Neighborhood bar up front, decent sized gig space in back.
And a lovely little courtyard just beyond that, where people smoke and chat.
They sprawl along picnic tables like divorced dads waiting for the end of soccer practice, dreading the inevitable conversation with the ex through gritted teeth.
After Love=Death slays with their high energy melodic take, our Spider men take stage and do their thing.
The lads are energized tonight, Hector bounding about the stage, pointing out the targets of rage that only he sees hidden in the dark rafters of the club.
It is the finest set I’ve seen them play, though I dare not mention that when we pass them offloading the stage as we set up.
Can’t have them getting too high tone on us, yeh?
“That second song from the end,” I ask Karl while he packs up his pedal board. “Is it supposed to sound like that or was that a fuckup?”
I see Randy from the legendary Alley Cats slinking around the perimeter of the courtyard looking the world like a wizened spectral vision.
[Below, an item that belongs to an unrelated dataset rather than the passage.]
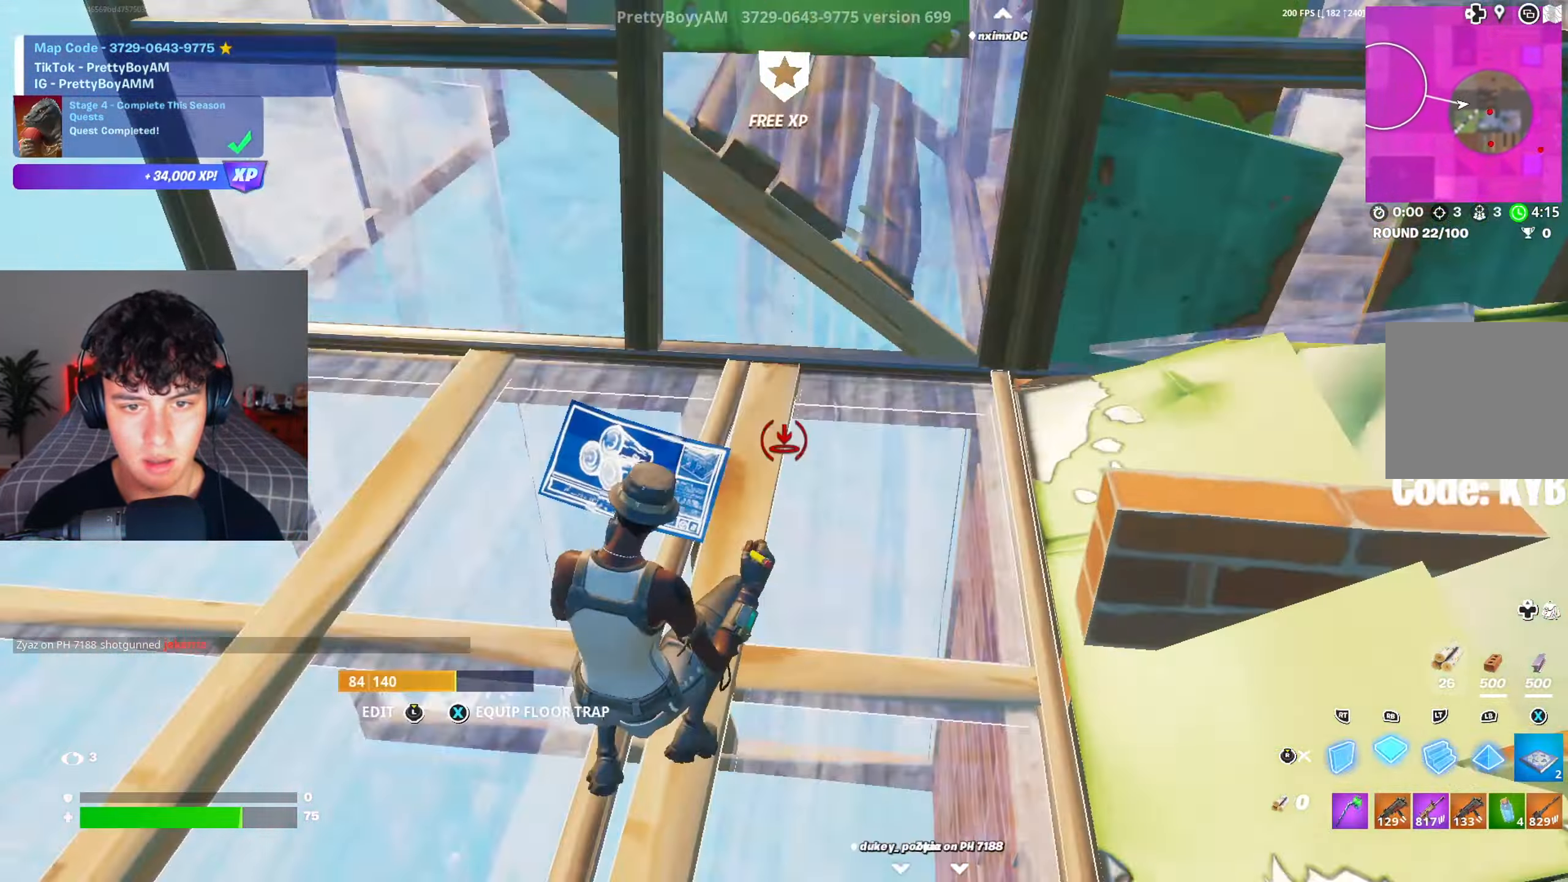
{"buttons": [], "left_stick": "up-left", "right_stick": "center", "events": [[17, "R2", "down"], [50, "R1", "up"], [67, "right_stick", "center"], [100, "A", "down"], [100, "left_stick", "up"], [234, "A", "up"], [267, "R2", "up"], [284, "L2", "down"], [350, "L2", "up"], [350, "R3", "down"], [434, "R3", "up"], [434, "left_stick", "up-left"]]}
I say hello and we chat about band stuff for a bit, and I am relieved he doesn’t warn me of two more holiday spirits that shall me visit me on this night.
I notice my old pal Marcus standing by the stage, and I haul him up to do the band introduction.
A former Buddhist monk, he agrees with a serene nod when I ask him to start us out with a brief chant.
Om Mani Padme Hum, he sings, Om Mani Padme….
And then we climb upon the stage one more time, one more Friday night sending out our own mantra into the ether.
No lobbies are flooded tonight, no cartilage bruised.
We launch the music skyward, in hopes of transmission, contact, engagement.
A mile away, the port hums its own chant of concern.
A battle call of grinding gears, a song of its cargo, of the treasures and terrors that lay in wait.